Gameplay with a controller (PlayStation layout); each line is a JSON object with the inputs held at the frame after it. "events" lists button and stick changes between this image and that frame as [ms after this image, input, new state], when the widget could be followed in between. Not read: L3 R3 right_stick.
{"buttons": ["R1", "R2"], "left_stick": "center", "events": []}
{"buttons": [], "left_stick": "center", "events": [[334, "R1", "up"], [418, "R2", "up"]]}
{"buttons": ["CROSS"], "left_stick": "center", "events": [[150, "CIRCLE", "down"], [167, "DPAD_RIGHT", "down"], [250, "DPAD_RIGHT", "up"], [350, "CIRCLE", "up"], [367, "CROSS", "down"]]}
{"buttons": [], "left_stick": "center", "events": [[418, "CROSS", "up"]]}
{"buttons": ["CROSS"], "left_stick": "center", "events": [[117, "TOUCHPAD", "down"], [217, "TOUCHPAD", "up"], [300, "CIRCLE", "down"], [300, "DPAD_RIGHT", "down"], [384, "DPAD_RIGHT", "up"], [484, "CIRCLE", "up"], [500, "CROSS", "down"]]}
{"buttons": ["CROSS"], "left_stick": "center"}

──────

▶ [BRIEF]
Whenever the string "CIRCLE" shows up in a line above, copy that line.

▶ [FINISHED TASK]
{"buttons": ["CROSS"], "left_stick": "center", "events": [[150, "CIRCLE", "down"], [167, "DPAD_RIGHT", "down"], [250, "DPAD_RIGHT", "up"], [350, "CIRCLE", "up"], [367, "CROSS", "down"]]}
{"buttons": ["CROSS"], "left_stick": "center", "events": [[117, "TOUCHPAD", "down"], [217, "TOUCHPAD", "up"], [300, "CIRCLE", "down"], [300, "DPAD_RIGHT", "down"], [384, "DPAD_RIGHT", "up"], [484, "CIRCLE", "up"], [500, "CROSS", "down"]]}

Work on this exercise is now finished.